Marton Trencseni - Fri 08 April 2022 - Python

Introduction

Python supports types, and from 3.5, type annotation and typechecking. Let's see:

  • turn on type checking in ipython notebooks
  • how to write type hints
  • simple examples

The official documentation is here. The ipython notebook is up on Github.

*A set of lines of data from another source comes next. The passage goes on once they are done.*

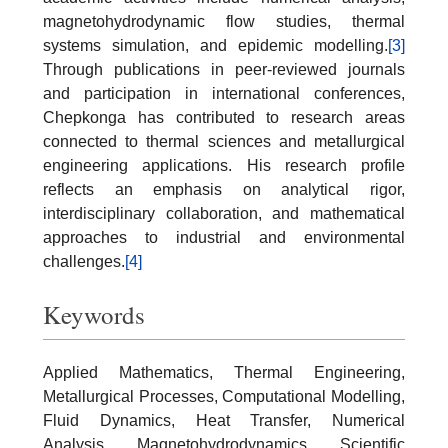
magnetohydrodynamic flow studies, thermal
systems simulation, and epidemic modelling.
[3]
Through publications in peer-reviewed journals
and participation in international conferences,
Chepkonga has contributed to research areas
connected to thermal sciences and metallurgical
engineering applications. His research profile
reflects an emphasis on analytical rigor,
interdisciplinary collaboration, and mathematical
approaches to industrial and environmental
challenges.
[4]
Keywords
Applied Mathematics, Thermal Engineering,
Metallurgical Processes, Computational Modelling,
Fluid Dynamics, Heat Transfer, Numerical
Analysis, Magnetohydrodynamics, Scientific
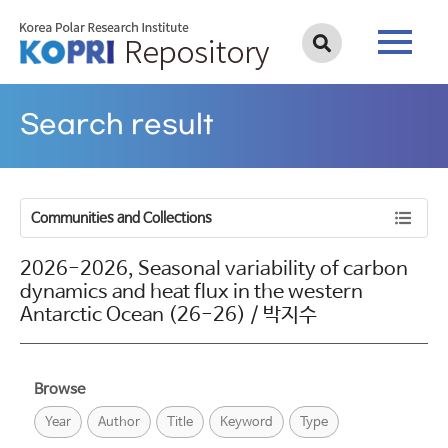
Search result
Communities and Collections
2026-2026, Seasonal variability of carbon
dynamics and heat flux in the western
Antarctic Ocean (26-26) / 박지수
Browse
Year
Author
Title
Keyword
Type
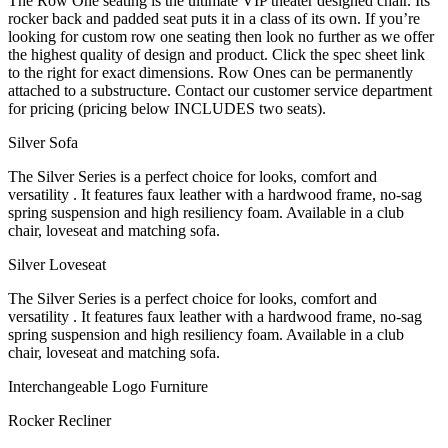
The Row One seating is the ultimate VIP theater designed chair. Its
rocker back and padded seat puts it in a class of its own. If you’re
looking for custom row one seating then look no further as we offer
the highest quality of design and product. Click the spec sheet link
to the right for exact dimensions. Row Ones can be permanently
attached to a substructure. Contact our customer service department
for pricing (pricing below INCLUDES two seats).
Silver Sofa
The Silver Series is a perfect choice for looks, comfort and
versatility . It features faux leather with a hardwood frame, no-sag
spring suspension and high resiliency foam. Available in a club
chair, loveseat and matching sofa.
Silver Loveseat
The Silver Series is a perfect choice for looks, comfort and
versatility . It features faux leather with a hardwood frame, no-sag
spring suspension and high resiliency foam. Available in a club
chair, loveseat and matching sofa.
Interchangeable Logo Furniture
Rocker Recliner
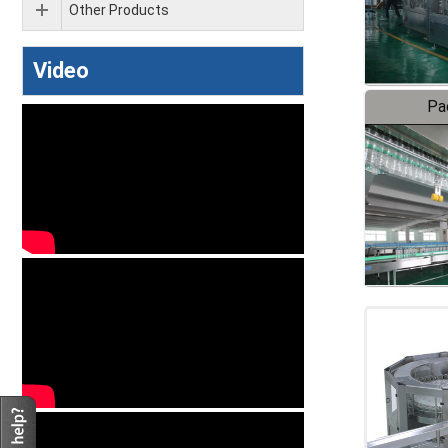
Other Products
Video
Pa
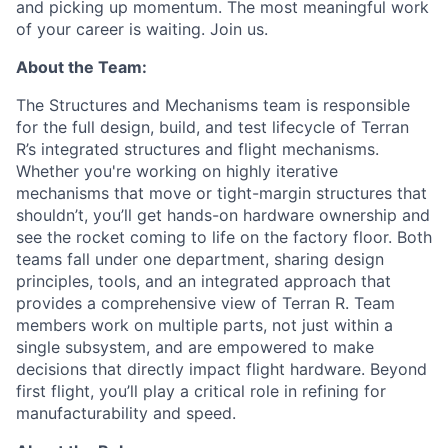
and picking up momentum. The most meaningful work
of your career is waiting. Join us.
About the Team:
The Structures and Mechanisms team is responsible
for the full design, build, and test lifecycle of Terran
R’s integrated structures and flight mechanisms.
Whether you're working on highly iterative
mechanisms that move or tight-margin structures that
shouldn’t, you’ll get hands-on hardware ownership and
see the rocket coming to life on the factory floor. Both
teams fall under one department, sharing design
principles, tools, and an integrated approach that
provides a comprehensive view of Terran R. Team
members work on multiple parts, not just within a
single subsystem, and are empowered to make
decisions that directly impact flight hardware. Beyond
first flight, you’ll play a critical role in refining for
manufacturability and speed.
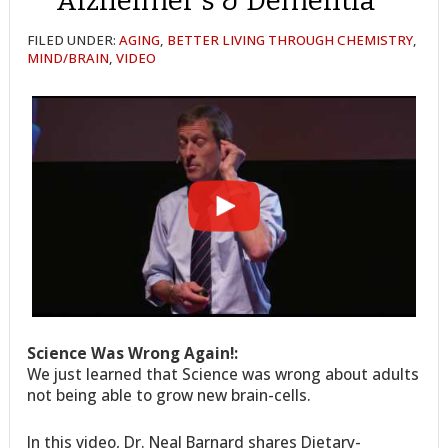
Alzheimer’s & Dementia
FILED UNDER:
AGING
,
BETTER LIVING THROUGH CHEMISTRY
,
MIND/BRAIN
,
VIDEO
Science Was Wrong Again!:
We just learned that Science was wrong about adults
not being able to grow new brain-cells.
In this video, Dr. Neal Barnard shares Dietary-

MLFlow LinearRegression artifacts.

Type and type expressions

Let's use the built-in type function to get the types of some common Python expressions:

type(42), type(int('42')), type('hello'), type([]), type({}), type({1, 2, 3}), type(None)

Output:

(int, int, str, list, dict, set, NoneType)

Let's get more abstract:

type(int), type(type(42)), type(str), type(42) == type(int), type(int) == type(str)

Output:

(type, type, type, False, True)

Dynamic vs static typing

Python, by default, is dynamically typed. This means that variables can start of as an int, can become str or a list or NoneType later:

age = 42
age = 'hello'
age = [42, 'hello']
age = None

However, we can switch Python to static typing:

age: int

By default, Python treats the : int as an annotation and ignores it:

age: int = 42
age = 'hello'       # no problem since type checking is off
age = [42, 'hello'] # no problem since type checking is off
age = None          # no problem since type checking is off

We can load a static type checking module, and the type annotation will be enforced. First we need to pip install nb_mypy, then we can achieve type checking in ipython notebooks:

%load_ext nb_mypy
%nb_mypy On

Once we do this, we can get type checking each time a cell is executed:

age:int
age = 42            # okay
age = 'hello'       # not okay
age = [42, 'hello'] # not okay
age = None          # not okay

The output will be:

error: Incompatible types in assignment (expression has type "str", variable has type "int")
error: Incompatible types in assignment (expression has type "List[object]", variable has type "int")
error: Incompatible types in assignment (expression has type "None", variable has type "int")

Container types

Containers can also be typed:

l: list[int]
l = [1, 2, 3]    # okay
l = 1            # not okay!
l = [1, "hello"] # not okay!

Output:

error: Incompatible types in assignment (expression has type "int", variable has type "List[int]")
error: List item 1 has incompatible type "str"; expected "int"

Or:

l: list[int] = []
l.append(1)       # okay
l.append("hello") # not okay!

Output:

error: Argument 1 to "append" of "list" has incompatible type "str"; expected "int"

Functions

Functions can also carry type annotations:

def f(i:int) -> list[str]:
    return ['hello']

f(42)          # okay
f('hello')     # not okay
r: int = f(42) # not okay

Output:

error: Argument 1 to "f" has incompatible type "str"; expected "int"
error: Incompatible types in assignment (expression has type "List[str]", variable has type "int")

Classes

Class member variables:

class A:
    memberVariable: int
    def __init__(self, i:int) -> None:
        self.memberVariable = i
    def increase(self) -> int:
        self.memberVariable += 1
        return self.memberVariable

Then:

a = A(42)           # okay
a.increase()        # okay
a = A('hello')      # not okay
None + a.increase() # not okay

Output:

error: Argument 1 to "A" has incompatible type "str"; expected "int"
error: Unsupported operand types for + ("None" and "int")

Conclusion

In the next part, I will look at more complicated type expressions, such as Optional.